● **Given data**

## Start

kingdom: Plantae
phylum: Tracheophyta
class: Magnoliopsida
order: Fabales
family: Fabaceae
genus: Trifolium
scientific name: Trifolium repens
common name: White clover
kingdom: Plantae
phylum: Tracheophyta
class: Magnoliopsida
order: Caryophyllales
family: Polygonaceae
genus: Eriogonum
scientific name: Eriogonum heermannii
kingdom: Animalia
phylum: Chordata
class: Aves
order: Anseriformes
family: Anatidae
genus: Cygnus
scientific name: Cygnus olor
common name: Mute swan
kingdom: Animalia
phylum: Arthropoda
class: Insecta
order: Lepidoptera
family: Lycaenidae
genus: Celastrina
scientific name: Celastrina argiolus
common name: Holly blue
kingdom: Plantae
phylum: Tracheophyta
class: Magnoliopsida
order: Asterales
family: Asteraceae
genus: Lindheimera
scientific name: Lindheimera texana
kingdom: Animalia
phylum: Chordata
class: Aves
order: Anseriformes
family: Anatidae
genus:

## End

● **The exercise**
Render every line of the entries above as a Markdown table with the columns Row and Line, numbering the rows and leaving out blank lines.

● **Finished task**
| Row | Line |
|---|---|
| 1 | kingdom: Plantae |
| 2 | phylum: Tracheophyta |
| 3 | class: Magnoliopsida |
| 4 | order: Fabales |
| 5 | family: Fabaceae |
| 6 | genus: Trifolium |
| 7 | scientific name: Trifolium repens |
| 8 | common name: White clover |
| 9 | kingdom: Plantae |
| 10 | phylum: Tracheophyta |
| 11 | class: Magnoliopsida |
| 12 | order: Caryophyllales |
| 13 | family: Polygonaceae |
| 14 | genus: Eriogonum |
| 15 | scientific name: Eriogonum heermannii |
| 16 | kingdom: Animalia |
| 17 | phylum: Chordata |
| 18 | class: Aves |
| 19 | order: Anseriformes |
| 20 | family: Anatidae |
| 21 | genus: Cygnus |
| 22 | scientific name: Cygnus olor |
| 23 | common name: Mute swan |
| 24 | kingdom: Animalia |
| 25 | phylum: Arthropoda |
| 26 | class: Insecta |
| 27 | order: Lepidoptera |
| 28 | family: Lycaenidae |
| 29 | genus: Celastrina |
| 30 | scientific name: Celastrina argiolus |
| 31 | common name: Holly blue |
| 32 | kingdom: Plantae |
| 33 | phylum: Tracheophyta |
| 34 | class: Magnoliopsida |
| 35 | order: Asterales |
| 36 | family: Asteraceae |
| 37 | genus: Lindheimera |
| 38 | scientific name: Lindheimera texana |
| 39 | kingdom: Animalia |
| 40 | phylum: Chordata |
| 41 | class: Aves |
| 42 | order: Anseriformes |
| 43 | family: Anatidae |
| 44 | genus: |